On the Bengals’ second offensive play, a pass from Andy Dalton bounced off the hands of A.J. Green, but a diving Larry Foote couldn’t come up with the interception. The Bengals, who came into the game ranked last in the NFL in third-down conversion percentage, went on to convert three third downs and a fourth-and-1 to go 80 yards in 15 plays to score the touchdown that gave them a 7-3 lead.

Stevenson Sylvester was flagged for holding on the kickoff following the Bengals’ first touchdown. That meant the Steelers began their second offensive possession at their own 9-yard line.

The Steelers had an apparent touchdown slip through the fingers – literally – on a play that started with a lateral from Ben Roethlisberger to Antonio Brown, who then threw a pass to a wide open Baron Batch circling out of the backfield. Brown’s pass went through Batch’s hands. Two plays later, Bengals SS Chris Crocker intercepted Roethlisberger in the end zone on a pass for Heath Miller.

Another special teams penalty on a return gave the Steelers offense poor field position midway through the second quarter. A 34-yard punt return by Antonio Brown was nullified by a holding penalty on DeMarcus Van Dyke.

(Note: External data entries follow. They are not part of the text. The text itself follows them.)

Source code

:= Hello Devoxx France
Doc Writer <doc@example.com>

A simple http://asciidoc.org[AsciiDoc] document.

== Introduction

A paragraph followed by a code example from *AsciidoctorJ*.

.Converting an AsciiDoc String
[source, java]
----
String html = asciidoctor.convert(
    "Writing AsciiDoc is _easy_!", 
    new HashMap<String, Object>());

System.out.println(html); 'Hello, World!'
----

Instead of getting the ball at the Bengals 44-yard line, the Steelers ended up starting at their own 13-yard line.

On the play after Van Dyke’s penalty, Robert Geathers knocked the ball out of Roethlisberger’s hand and it was recovered by Devon Still at the Pittsburgh 8-yard line. One play after that, it was in the end zone for a touchdown on a quick slant pass from Andy Dalton to A.J. Green, and the Bengals had extended their lead to 14-3.

Incredibly, another holding penalty on another return gave the Steelers bad field position yet again in the first half. This time it was Baron Batch, and this time the ball was moved back to the 10-yard line.

Another holding penalty on a return – this one on a punt by Antonio Brown and called on Ike Taylor – nullified another fine effort by him, and instead of the ball at the Bengals 35-yard line the Steelers started their possession at their own 33-yard line.

SO MUCH FOR HEALTHY SCRATCHES ON GAME DAY
Two games ago, while preparing for the Philadelphia Eagles, the Steelers injury report was a coach’s delight. There were some names on it, but only to point out that they were back practicing after having missed some time. None of their seven inactives for the Eagles game were because of injury.

That changed dramatically in the week leading up to their game in Cincinnati. Starters Marcus Gilbert (ankle), Rashard Mendenhall (Achilles), Troy Polamalu (calf) and Maurkice Pouncey (knee), plus Isaac Redman (ankle) and Chris Carter (hamstring) did not play vs. the Bengals. The seventh player inactive for the game was Charlie Batch.

Jonathan Dwyer got the start at running back, and C/G John Malecki was added to the roster the day before the game from the practice squad to provide depth in the interior of the offensive line.